◆ Assigned task
Retype the lines from the first one in the records down to the line containing "Cost Savings", counting both, and leave out any pictures.

◆ The data
......

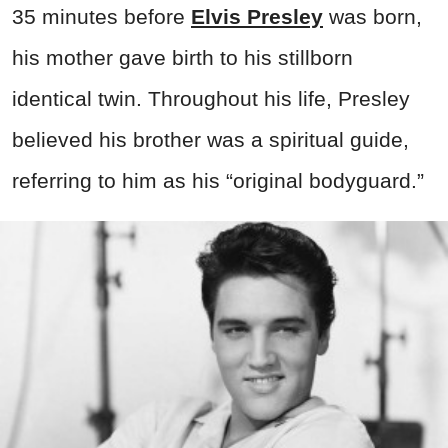
35 minutes before
Elvis Presley
was born,
his mother gave birth to his stillborn
identical twin. Throughout his life, Presley
believed his brother was a spiritual guide,
referring to him as his “original bodyguard.”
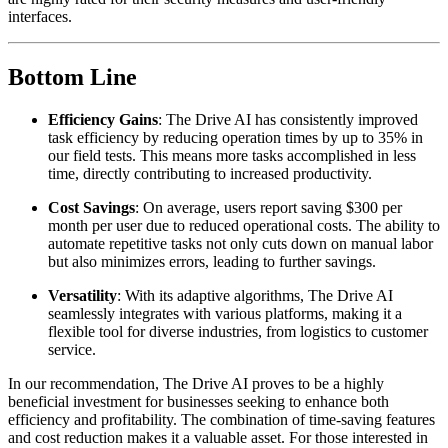
interfaces.
Bottom Line
Efficiency Gains
: The Drive AI has consistently improved
task efficiency by reducing operation times by up to 35% in
our field tests. This means more tasks accomplished in less
time, directly contributing to increased productivity.
Cost Savings
: On average, users report saving $300 per
month per user due to reduced operational costs. The ability to
automate repetitive tasks not only cuts down on manual labor
but also minimizes errors, leading to further savings.
Versatility
: With its adaptive algorithms, The Drive AI
seamlessly integrates with various platforms, making it a
flexible tool for diverse industries, from logistics to customer
service.
In our recommendation, The Drive AI proves to be a highly
beneficial investment for businesses seeking to enhance both
efficiency and profitability. The combination of time-saving features
and cost reduction makes it a valuable asset. For those interested in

......

◆ The answer
35 minutes before
Elvis Presley
was born,
his mother gave birth to his stillborn
identical twin. Throughout his life, Presley
believed his brother was a spiritual guide,
referring to him as his “original bodyguard.”
interfaces.
Bottom Line
Efficiency Gains
: The Drive AI has consistently improved
task efficiency by reducing operation times by up to 35% in
our field tests. This means more tasks accomplished in less
time, directly contributing to increased productivity.
Cost Savings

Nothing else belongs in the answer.